Assignment:
Every record shown here must be duplicated without change.

Start of Block

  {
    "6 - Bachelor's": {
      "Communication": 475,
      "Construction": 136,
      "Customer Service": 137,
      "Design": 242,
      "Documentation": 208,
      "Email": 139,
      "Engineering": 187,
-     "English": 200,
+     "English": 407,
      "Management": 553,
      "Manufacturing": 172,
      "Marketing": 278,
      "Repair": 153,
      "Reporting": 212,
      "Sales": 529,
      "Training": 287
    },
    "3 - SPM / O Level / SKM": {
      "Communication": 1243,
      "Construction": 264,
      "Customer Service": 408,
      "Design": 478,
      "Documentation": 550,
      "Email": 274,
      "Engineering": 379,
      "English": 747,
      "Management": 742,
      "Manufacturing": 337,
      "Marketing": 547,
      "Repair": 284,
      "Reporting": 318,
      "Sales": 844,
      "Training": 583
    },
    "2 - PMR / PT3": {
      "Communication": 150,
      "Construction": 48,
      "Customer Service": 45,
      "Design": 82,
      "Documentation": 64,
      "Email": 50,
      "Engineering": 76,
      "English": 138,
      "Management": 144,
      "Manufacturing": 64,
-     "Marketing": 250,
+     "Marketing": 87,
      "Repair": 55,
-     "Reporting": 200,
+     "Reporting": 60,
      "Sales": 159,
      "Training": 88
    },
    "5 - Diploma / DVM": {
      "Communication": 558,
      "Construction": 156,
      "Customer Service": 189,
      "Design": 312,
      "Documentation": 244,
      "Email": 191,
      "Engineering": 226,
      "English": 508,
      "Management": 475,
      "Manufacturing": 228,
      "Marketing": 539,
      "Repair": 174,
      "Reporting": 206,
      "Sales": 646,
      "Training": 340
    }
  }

End of Block

Answer space:
  {
    "6 - Bachelor's": {
      "Communication": 475,
      "Construction": 136,
      "Customer Service": 137,
      "Design": 242,
      "Documentation": 208,
      "Email": 139,
      "Engineering": 187,
-     "English": 200,
+     "English": 407,
      "Management": 553,
      "Manufacturing": 172,
      "Marketing": 278,
      "Repair": 153,
      "Reporting": 212,
      "Sales": 529,
      "Training": 287
    },
    "3 - SPM / O Level / SKM": {
      "Communication": 1243,
      "Construction": 264,
      "Customer Service": 408,
      "Design": 478,
      "Documentation": 550,
      "Email": 274,
      "Engineering": 379,
      "English": 747,
      "Management": 742,
      "Manufacturing": 337,
      "Marketing": 547,
      "Repair": 284,
      "Reporting": 318,
      "Sales": 844,
      "Training": 583
    },
    "2 - PMR / PT3": {
      "Communication": 150,
      "Construction": 48,
      "Customer Service": 45,
      "Design": 82,
      "Documentation": 64,
      "Email": 50,
      "Engineering": 76,
      "English": 138,
      "Management": 144,
      "Manufacturing": 64,
-     "Marketing": 250,
+     "Marketing": 87,
      "Repair": 55,
-     "Reporting": 200,
+     "Reporting": 60,
      "Sales": 159,
      "Training": 88
    },
    "5 - Diploma / DVM": {
      "Communication": 558,
      "Construction": 156,
      "Customer Service": 189,
      "Design": 312,
      "Documentation": 244,
      "Email": 191,
      "Engineering": 226,
      "English": 508,
      "Management": 475,
      "Manufacturing": 228,
      "Marketing": 539,
      "Repair": 174,
      "Reporting": 206,
      "Sales": 646,
      "Training": 340
    }
  }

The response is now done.